Comparison between FCS Control System and DCS Control System

It can be said that FCS combines the characteristics of both DCS and PLC, taking a revolutionary step forward.


  1. FCS is an open system with open technical standards. The field devices of FCS are interoperable and compatible with each other, allowing users to choose products from different manufacturers and brands for optimal system integration. In contrast, DCS systems are closed, and products from different manufacturers are not compatible with each other.

  2. Signal transmission in FCS is fully digital, enabling communication from the lowest level sensors and actuators to the highest level, providing strong support for enterprise MES and ERP. Importantly, FCS allows remote diagnosis, maintenance, and configuration of field devices. DCS communication is limited; although it can connect to the Internet, it lacks connectivity to the lower levels and provides limited information, unable to perform remote operations on field devices.

  3. The structure of FCS is fully decentralized, eliminating I/O units and control stations found in DCS and pushing control functions down to field devices, achieving thorough decentralization and making system expansion easy. In contrast, DCS decentralization only extends to the controller level, emphasizing the controller's function, with data highways being crucial.

  4. FCS is fully digital, offering high control system precision, achieving an accuracy of around ±0.1%. On the other hand, DCS signal systems are binary or analog, requiring A/D and D/A conversion, resulting in a control precision of around ±0.5%.

  5. FCS can incorporate PID closed-loop functions into field transmitters or actuators, combined with digital communication, reducing sampling and control cycles. This enhancement allows for an increase in control performance from 2-5 times per second in DCS to 10-20 times per second in FCS.

  6. By eliminating a significant amount of hardware devices, cables, and cable installation auxiliary equipment, FCS saves on installation and debugging costs, making it significantly more cost-effective than DCS.

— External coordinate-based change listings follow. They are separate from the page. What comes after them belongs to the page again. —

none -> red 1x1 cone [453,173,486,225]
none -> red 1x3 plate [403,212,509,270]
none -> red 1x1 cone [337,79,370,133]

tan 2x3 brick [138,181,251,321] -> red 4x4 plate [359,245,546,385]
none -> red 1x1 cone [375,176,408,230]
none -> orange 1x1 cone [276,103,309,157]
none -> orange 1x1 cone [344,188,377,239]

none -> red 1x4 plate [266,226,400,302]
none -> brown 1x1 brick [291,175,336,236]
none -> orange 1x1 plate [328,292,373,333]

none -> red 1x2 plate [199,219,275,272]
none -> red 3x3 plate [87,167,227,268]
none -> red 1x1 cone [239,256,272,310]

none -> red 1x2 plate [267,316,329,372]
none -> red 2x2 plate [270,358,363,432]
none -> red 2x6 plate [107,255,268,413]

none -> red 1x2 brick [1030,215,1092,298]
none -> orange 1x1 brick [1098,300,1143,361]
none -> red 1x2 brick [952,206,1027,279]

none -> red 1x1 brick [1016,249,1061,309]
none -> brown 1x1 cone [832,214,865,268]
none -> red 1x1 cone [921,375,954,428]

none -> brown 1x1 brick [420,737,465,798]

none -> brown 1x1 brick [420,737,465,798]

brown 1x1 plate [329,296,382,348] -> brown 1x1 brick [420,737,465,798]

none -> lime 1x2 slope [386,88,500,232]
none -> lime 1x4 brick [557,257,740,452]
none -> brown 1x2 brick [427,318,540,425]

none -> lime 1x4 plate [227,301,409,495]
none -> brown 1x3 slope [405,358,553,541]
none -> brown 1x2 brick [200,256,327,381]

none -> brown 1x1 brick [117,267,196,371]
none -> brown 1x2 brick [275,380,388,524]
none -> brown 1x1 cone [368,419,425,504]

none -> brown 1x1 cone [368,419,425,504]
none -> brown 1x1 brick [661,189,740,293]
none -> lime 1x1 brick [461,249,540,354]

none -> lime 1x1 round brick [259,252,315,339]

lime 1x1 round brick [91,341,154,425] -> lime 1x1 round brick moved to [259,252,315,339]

FCS is an open, fully distributed, intelligent control system. Traditional DCS and PLC systems, which have been in use for decades, have evolved into practical, highly reliable systems. With their respective developments, there is a trend towards convergence between the two. For instance, new DCS systems have strong sequential control capabilities, while modern PLCs are also proficient in closed-loop control and can both form large control networks.